Liputan6.com, Phnom Penh - Seorang kepala sekolah di Kamboja menjadi orang pertama yang didakwa atas pasal penistaan terhadap raja atau lese majeste law pada Minggu, 13 Mei 2018.
Polisi mengatakan, Kheang Navy (50 tahun), ditahan di Provinsi Kampong Thom di Kamboja tengah pada Sabtu, 12 Mei 2018 atas komentar bernada menghina yang ia buat dalam media sosial Facebook.
"Kami menangkapnya karena menulis komentar yang menghina Raja," kata wakil kepala polisi, Yeng Sareth, seperti dikutip dari Channel News Asia (14/5/2018).
Advertisement
"Untuk lese majeste, ini adalah kasus pertama," tambahnya.
Seorang juru bicara pengadilan mengatakan, Kheang Navy kemudian didakwa pada Minggu, 13 Mei. Ia terancam hukuman hingga lima tahun penjara. Pria itu saat ini mendekam di balik bui untuk penahanan pra-ajudikasi.
Baca Juga
Kasus ini terjadi ketika Kamboja memulai perayaan tiga hari yang menandai ulang tahun ke-65 Raja Norodom Sihamoni pada hari Senin.

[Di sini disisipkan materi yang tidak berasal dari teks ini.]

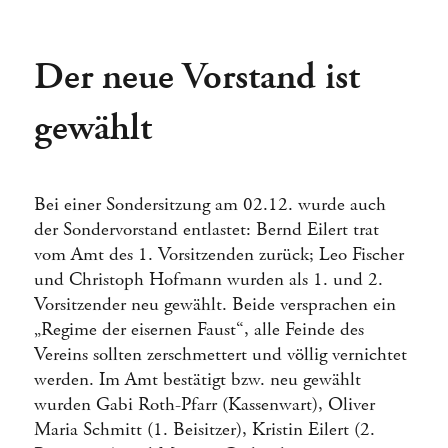
Der neue Vorstand ist
gewählt
Bei einer Sondersitzung am 02.12. wurde auch
der Sondervorstand entlastet: Bernd Eilert trat
vom Amt des 1. Vorsitzenden zurück; Leo Fischer
und Christoph Hofmann wurden als 1. und 2.
Vorsitzender neu gewählt. Beide versprachen ein
„Regime der eisernen Faust“, alle Feinde des
Vereins sollten zerschmettert und völlig vernichtet
werden. Im Amt bestätigt bzw. neu gewählt
wurden Gabi Roth-Pfarr (Kassenwart), Oliver
Maria Schmitt (1. Beisitzer), Kristin Eilert (2.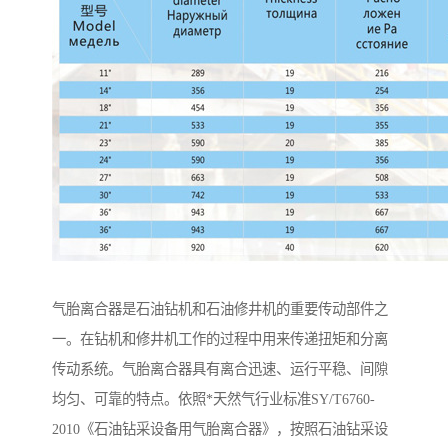
气胎离合器是石油钻机和石油修井机的重要传动部件之
一。在钻机和修井机工作的过程中用来传递扭矩和分离
传动系统。气胎离合器具有离合迅速、运行平稳、间隙
均匀、可靠的特点。依照*天然气行业标准SY/T6760-
2010《石油钻采设备用气胎离合器》，按照石油钻采设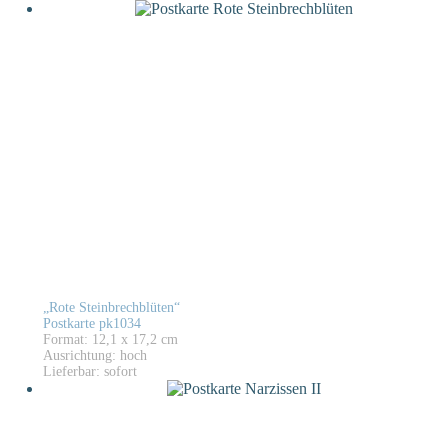
„Rote Steinbrechblüten“
Postkarte pk1034
Format: 12,1 x 17,2 cm
Ausrichtung: hoch
Lieferbar: sofort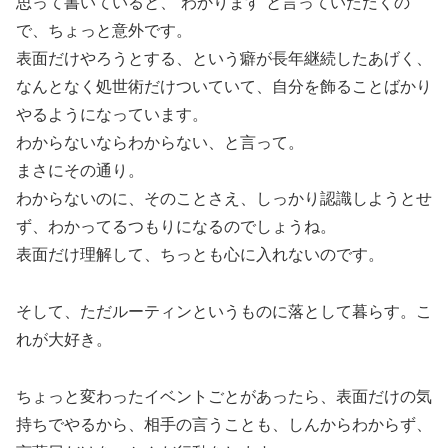
思って書いていると、”わかります”と言っていただくの
で、ちょっと意外です。
表面だけやろうとする、という癖が長年継続したあげく、
なんとなく処世術だけついていて、自分を飾ることばかり
やるようになっています。
わからないならわからない、と言って。
まさにその通り。
わからないのに、そのことさえ、しっかり認識しようとせ
ず、わかってるつもりになるのでしょうね。
表面だけ理解して、ちっとも心に入れないのです。
そして、ただルーティンというものに落として暮らす。こ
れが大好き。
ちょっと変わったイベントごとがあったら、表面だけの気
持ちでやるから、相手の言うことも、しんからわからず、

Pemerintah Kamboja menetapkan aksi menghina raja sebagai tindakan kriminal sejak Februari 2018. Pengesahan undang-undang lese majeste itu memicu kekhawatiran sejumlah pihak.
Kelompok HAM memperingatkan, undang-undang semacam itu mungkin akan menjadi alat pemerintah untuk membungkam individu yang kerap melontarkan kritik terhadap monarki.
Kamboja memiliki kepala negara bernama Raja Norodom Sihamoni. Namun, kepala pemerintahan negara itu dipimpin oleh Perdana Menteri Hun Sen yang dianggap memerintah secara otoriter -- di mana ia kerap menggunakan hukum-hukum tertentu untuk mempersekusi lawan politiknya.
Saksikan juga video pilihan berikut ini:
Kekuatan Monarki Melemah
Raja Sihamoni, yang naik takhta pada tahun 2004, dianggap sebagai kepala negara simbolis Kamboja dan sama sekali tak terlibat dalam kontestasi serta dinamika politik yang terjadi di negaranya.
Kekuatan monarki Kamboja telah menurun secara signifikan dalam beberapa dekade terakhir di bawah Hun Sen, perdana menteri yang mendominasi kekuasaan selama 33 tahun.
Dalam beberapa bulan terakhir, pemerintah yang kuat telah melakukan tindakan keras terhadap saingan politik dan oposisi, LSM dan media independen menjelang pemilu pada bulan Juli 2018.